China’s strong domestic demand, though, is shifting the focus, something that’s clearer when you look at where China turns for its imports. Its top suppliers are Japan, South Korea and Taiwan, followed by the United States—much as you might expect for a nation known for low-value added assembly, re-exporting finished goods.
But look further down the list of its ten-largest importers, and China’s importance to emerging markets is clear: Malaysia, Brazil, Thailand and Saudi Arabia are all top suppliers to China, after the developed economies of Germany and Australia. China has also invested heavily in Africa, for so long a no-go zone for Western capital. (See quiz.)
Not everyone, however, agrees that China’s role as a trade destination represents a major shift.
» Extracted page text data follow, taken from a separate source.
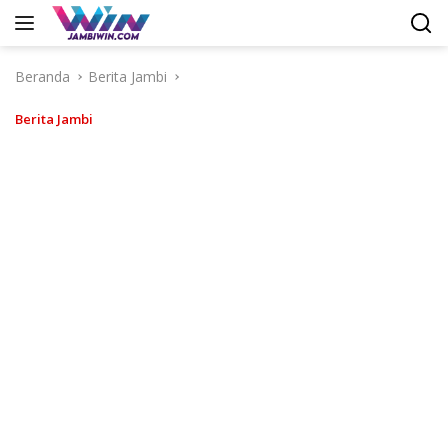
Langsung
ke
konten
Beranda
Berita Jambi
Berita Jambi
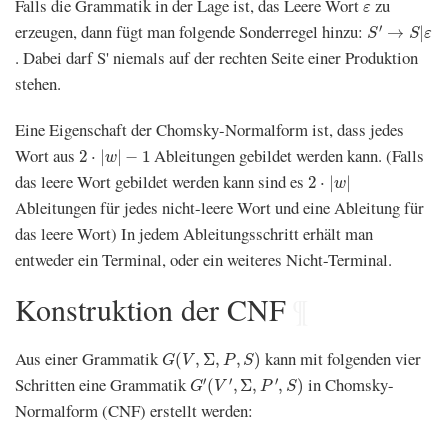
ε
Falls die Grammatik in der Lage ist, das Leere Wort
zu
ε
S
′
→
S
|
ε
erzeugen, dann fügt man folgende Sonderregel hinzu:
′
→
|
S
S
ε
. Dabei darf S' niemals auf der rechten Seite einer Produktion
stehen.
Eine Eigenschaft der Chomsky-Normalform ist, dass jedes
2
⋅
|
w
|
−
1
Wort aus
Ableitungen gebildet werden kann. (Falls
2
⋅
|
|
−
1
w
2
⋅
|
w
|
das leere Wort gebildet werden kann sind es
2
⋅
|
|
w
Ableitungen für jedes nicht-leere Wort und eine Ableitung für
das leere Wort) In jedem Ableitungsschritt erhält man
entweder ein Terminal, oder ein weiteres Nicht-Terminal.
Konstruktion der CNF
¶
G
(
V
,
Σ
,
P
,
S
)
Aus einer Grammatik
kann mit folgenden vier
(
,
Σ
,
,
)
G
V
P
S
G
′
(
V
′
,
Σ
,
P
′
,
S
)
Schritten eine Grammatik
in Chomsky-
′
′
′
(
,
Σ
,
,
)
G
V
P
S
Normalform (CNF) erstellt werden:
Deutsche Bank still argues that any decoupling of Asian economies from the West thanks to China is still a long way off. In its outlook for 2011, the firm cites data from the Asian Development Bank demonstrating final demand in Asia accounted for only 29 percent of Asian exports in 2008, whereas the United States and Europe make up virtually half, 46 percent, of demand for Asian goods.
Deutsche’s analysis suggests China, India and Indonesia are big enough to stand on their own, thanks to strong consumer demand, but smaller economies like Singapore, Hong Kong, Taiwan, Malaysia, Thailand, South Korea, the Philippines—and even a heavyweight like Japan—still have a high dependence on Western growth.
“While demand in China is becoming more important over time as a driver in its neighbors’ economies, it is not yet important enough to significantly decouple these small open economies from the U.S./E.U. business cycle,” the German investment bank concludes.